FYI - I’m noodling over a time-series thresholding approach to detecting charging ramp using my 15min utility data, to label the 2019 data set, rather than going through the long manual labeling process (with me as the Mechanical Turk). Even if that labeling is not 100% correct, I could play the two prediction approaches against each other to isolate on the boundary data that matters, in a slightly different form of Adversarial Machine Learning (two predictors compete to get the right answer, instead of one generating and the other predicting).
But it’s not as easy as it looks. This week in May 2020 is a bit emblematic of the challenge. A bunch of Model S charges (18kW), some very short, one long, along with one medium duration Model 3 charge (11kW).
If I had Sense’s granularity of data, I could probably pick a single usage threshold that would catch all the Model S charge. But a fixed threshold wouldn’t discriminate between Model 3 charing and noise in the house at other times.

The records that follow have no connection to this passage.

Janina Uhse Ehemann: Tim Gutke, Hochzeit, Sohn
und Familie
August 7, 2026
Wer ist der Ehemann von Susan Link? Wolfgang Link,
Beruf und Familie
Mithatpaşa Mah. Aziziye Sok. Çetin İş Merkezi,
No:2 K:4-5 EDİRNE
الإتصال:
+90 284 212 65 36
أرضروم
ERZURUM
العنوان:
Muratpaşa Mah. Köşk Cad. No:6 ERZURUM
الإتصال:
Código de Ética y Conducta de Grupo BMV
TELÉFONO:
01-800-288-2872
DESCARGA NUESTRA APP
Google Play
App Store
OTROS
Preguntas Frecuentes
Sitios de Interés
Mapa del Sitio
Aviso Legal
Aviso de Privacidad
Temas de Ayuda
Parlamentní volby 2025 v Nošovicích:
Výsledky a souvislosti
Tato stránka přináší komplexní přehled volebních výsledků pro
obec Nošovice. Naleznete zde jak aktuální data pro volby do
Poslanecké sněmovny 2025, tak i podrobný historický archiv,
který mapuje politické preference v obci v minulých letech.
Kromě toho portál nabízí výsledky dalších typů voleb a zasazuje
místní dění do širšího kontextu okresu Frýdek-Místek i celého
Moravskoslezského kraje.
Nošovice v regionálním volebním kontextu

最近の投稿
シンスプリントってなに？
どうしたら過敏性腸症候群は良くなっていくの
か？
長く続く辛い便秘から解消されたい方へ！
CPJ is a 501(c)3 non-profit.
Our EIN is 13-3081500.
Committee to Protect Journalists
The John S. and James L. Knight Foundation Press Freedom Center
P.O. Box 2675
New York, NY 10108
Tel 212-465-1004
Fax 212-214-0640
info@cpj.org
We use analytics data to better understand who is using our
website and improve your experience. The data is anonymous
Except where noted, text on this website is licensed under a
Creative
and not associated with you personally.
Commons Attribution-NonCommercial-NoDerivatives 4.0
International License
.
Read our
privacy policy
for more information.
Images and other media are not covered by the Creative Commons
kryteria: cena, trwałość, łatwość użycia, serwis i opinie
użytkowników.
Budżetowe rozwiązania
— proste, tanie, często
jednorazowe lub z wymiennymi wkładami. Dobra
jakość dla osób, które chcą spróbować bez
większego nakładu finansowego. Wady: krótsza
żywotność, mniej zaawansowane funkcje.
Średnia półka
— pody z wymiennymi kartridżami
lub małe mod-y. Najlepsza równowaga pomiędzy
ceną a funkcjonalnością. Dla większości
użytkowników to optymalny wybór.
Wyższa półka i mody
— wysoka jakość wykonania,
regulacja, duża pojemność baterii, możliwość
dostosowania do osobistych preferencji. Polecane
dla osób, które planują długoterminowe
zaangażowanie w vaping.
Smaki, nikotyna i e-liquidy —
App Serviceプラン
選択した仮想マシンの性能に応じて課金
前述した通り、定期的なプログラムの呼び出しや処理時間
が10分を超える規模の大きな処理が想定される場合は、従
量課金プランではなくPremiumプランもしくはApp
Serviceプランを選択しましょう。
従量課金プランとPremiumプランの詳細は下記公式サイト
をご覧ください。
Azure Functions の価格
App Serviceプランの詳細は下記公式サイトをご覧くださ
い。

Level Detection - Here’s the same thing with a 15min sample view, instead of the Sense 1/2 second resolution. The color of the dots actually highlights the charging state for that corresponding hour. What you will notice is that some the of short (timewise) Model S charging periods actually register less energy usage than some of the 15min non-charging periods the same day. So with a 15 minute sampling, one can’t rely on energy usage exclusively, even for the beefy Model S charging.
Edge Detection - And if I chart deltas (the difference between current usage and the previous 15min period), most of the charging ramps stand out, except for the Model 3 ramp, that comes just after the Model S finishes on May 2nd. It really looks like one long charging session.
So whatever I do with the time series approach, it is going to need to blend edge detection with level detection to give a complete picture.